Jueves, 27 de Septiembre de 2007

Abusos desonestos

Francisco Pomares

[La Provincia, 26 de septiembre de 2007]

Algún malintencionado podrá decir que lo que Paulino Rivero hizo ayer tras su entrevista con el Rey Juan Carlos es muy parecido a lo que el Código Penal define como abusos deshonestos. Y ese malintencionado diría algo cierto: tras la real cita, Rivero contó un par de anécdotas de su encuentro con el Monarca y luego sentenció que “Canarias nunca ha estado tan cerca de La Zarzuela y tan lejos de La Moncloa”, una acertada frase (aunque no muy original) ya utilizada en tiempos por Manuel Hermoso y por Lorenzo Olarte, que creo recordar que fue quien la inventó en su día. La poca originalidad del argumento no inmuniza la falta de elegancia: no parece muy correcto utilizar la figura del Rey para descalificar a su leal Gobierno. Pero tampoco es cuestión de rascarse las vestiduras por algo tan nimio como una declaración política de Paulino Rivero: en el todo vale que caracteriza la actuación coalicionera en sus relaciones con Madrid, tirar de La Zarzuela, de Bruselas, de Naciones Unidas o del Vaticano es algo ya tan recurrente que resulta manido.

Para los nacionalistas todo el mundo mundial se porta extraordinariamente bien con Canarias y entiende los problemas de Canarias y defiende los intereses de Canarias con intensidad, sentido solidario y gran respeto, excepto -claro- el Gobierno socialista de la nación (cuando Coalición gobierna con el PP) o –también claro– el PP (cuando Coalición gobierna con apoyo socialista).

Esta sorprendente contradicción, este extraño comportamiento del PSOE y el PP, que actúan bien o mal con Canarias depende de con quien decidan gobernar aquí abajo los nacionalistas, ha sido hasta la fecha una de las grandes incógnitas de la política nacionalista: como cambiaban tanto, uno no acababa llamar al malo de la película por su nombre, y era necesario reconocerlo por su apellido: Madrid. El malo era siempre Madrid. O sea, el Estado. Un Estado que maltrataba y ninguneaba a los pobres canarios, y daba igual quien estuviera en cada ocasión al frente del Estado.

Incluso daba igual –entonces– que quien esté constitucionalmente al frente de ese Estado maltratador sea precisamente el Rey: no hace falta ser profesor, como ese pobre López Aguilar que nunca ha pedido perdón por serlo, para entender que lo que Rivero pretende decir es que al Rey los canarios le caemos muy bien, pero a Zapatero le caemos muy mal. Fatal.

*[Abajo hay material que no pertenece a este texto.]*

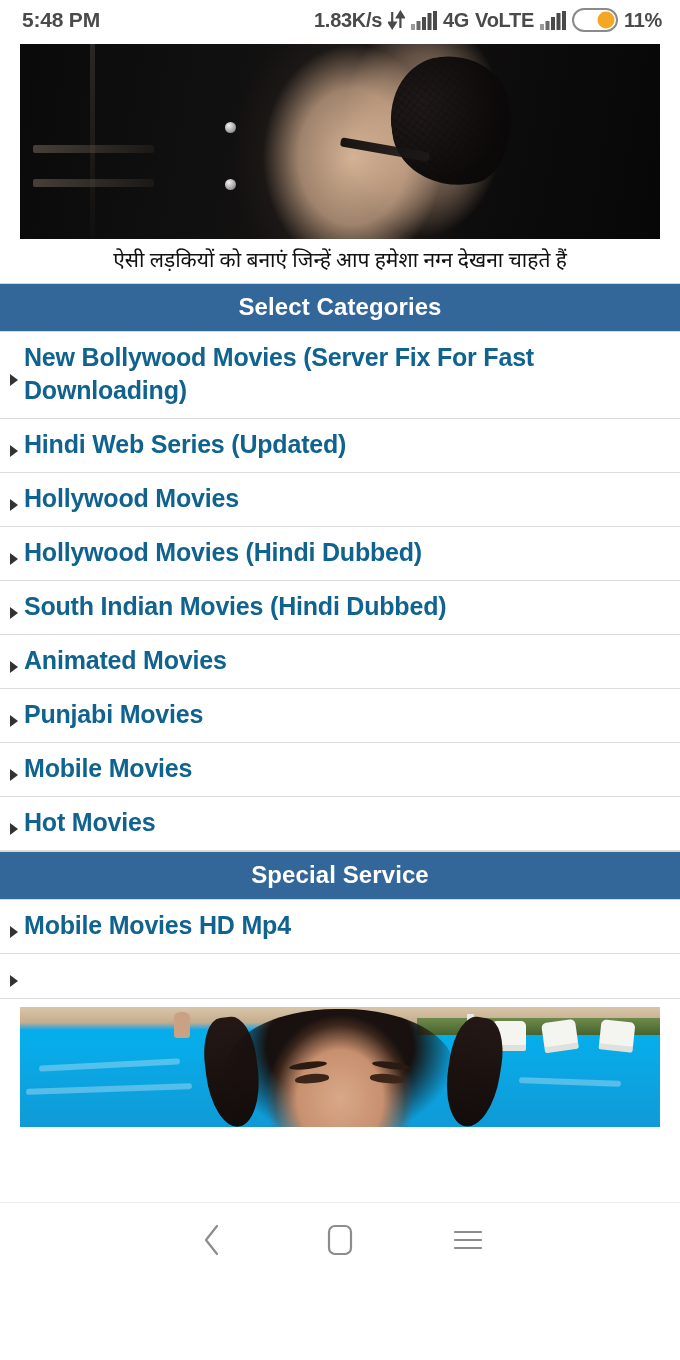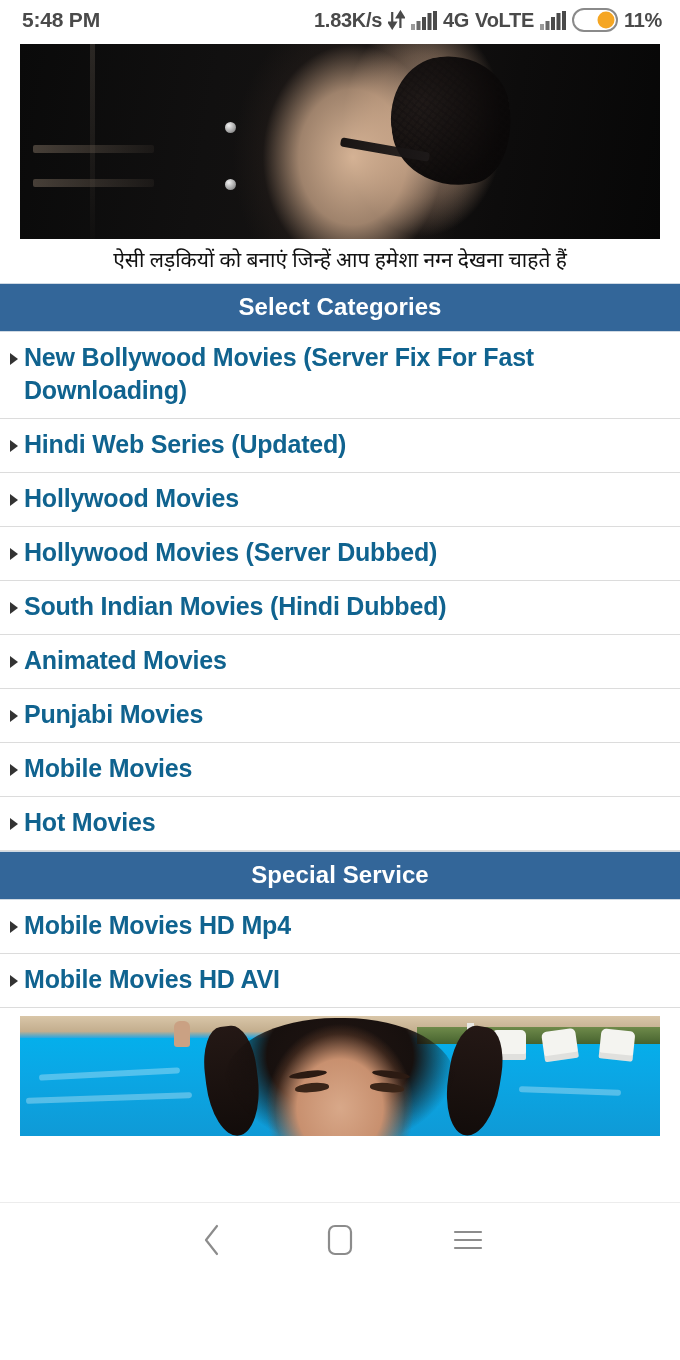--- a/index.html
+++ b/index.html
@@ -151,21 +151,21 @@
     border-top: 1px solid #cfd9e3;
     border-bottom: 1px solid #cfd9e3;
   }
 
   
   .cat-list { list-style: none; background: #ffffff; }
   .cat-item {
     border-bottom: 1px solid #dcdcdc;
     padding: 9px 14px 11px 10px;
     display: flex;
-    align-items: flex-start;
+    align-items: center;
     gap: 6px;
     cursor: pointer;
     background: #ffffff;
   }
   .cat-item:first-child { border-top: none; }
   .bullet-icon {
     flex: 0 0 auto;
     margin-top: 12px;
     width: 0; height: 0;
     border-left: 8px solid #333333;
@@ -384,21 +384,21 @@
       <li class="cat-item">
         <span class="bullet-icon"></span>
         <span class="cat-label">Hindi Web Series (Updated)</span>
       </li>
       <li class="cat-item">
         <span class="bullet-icon"></span>
         <span class="cat-label">Hollywood Movies</span>
       </li>
       <li class="cat-item">
         <span class="bullet-icon"></span>
-        <span class="cat-label">Hollywood Movies (Server Dubbed)</span>
+        <span class="cat-label">Hollywood Movies (Hindi Dubbed)</span>
       </li>
       <li class="cat-item">
         <span class="bullet-icon"></span>
         <span class="cat-label">South Indian Movies (Hindi Dubbed)</span>
       </li>
       <li class="cat-item">
         <span class="bullet-icon"></span>
         <span class="cat-label">Animated Movies</span>
       </li>
       <li class="cat-item">
@@ -417,21 +417,20 @@
 
     <div class="section-header">Special Service</div>
 
     <ul class="cat-list">
       <li class="cat-item">
         <span class="bullet-icon"></span>
         <span class="cat-label">Mobile Movies HD Mp4</span>
       </li>
       <li class="cat-item">
         <span class="bullet-icon"></span>
-        <span class="cat-label">Mobile Movies HD AVI</span>
       </li>
     </ul>
 
     <div class="ad-bottom">
       <div class="ad-image-bottom">
         <div class="pool"></div>
         <div class="deck"></div>
         <div class="grass"></div>
         <div class="person-far"></div>
         <div class="pole"></div>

En el fondo, es una suerte que desde que ese rudo cazador de cabelleras socialistas que es Paulino Rivero preside el Gobierno, quede tan claro que los enemigos de Canarias van a ser siempre los mismos. Esos pérfidos socialistas con los que Paulino Rivero se entendía tan bien en Madrid hasta el mismo día en que el PP lo hizo presidente.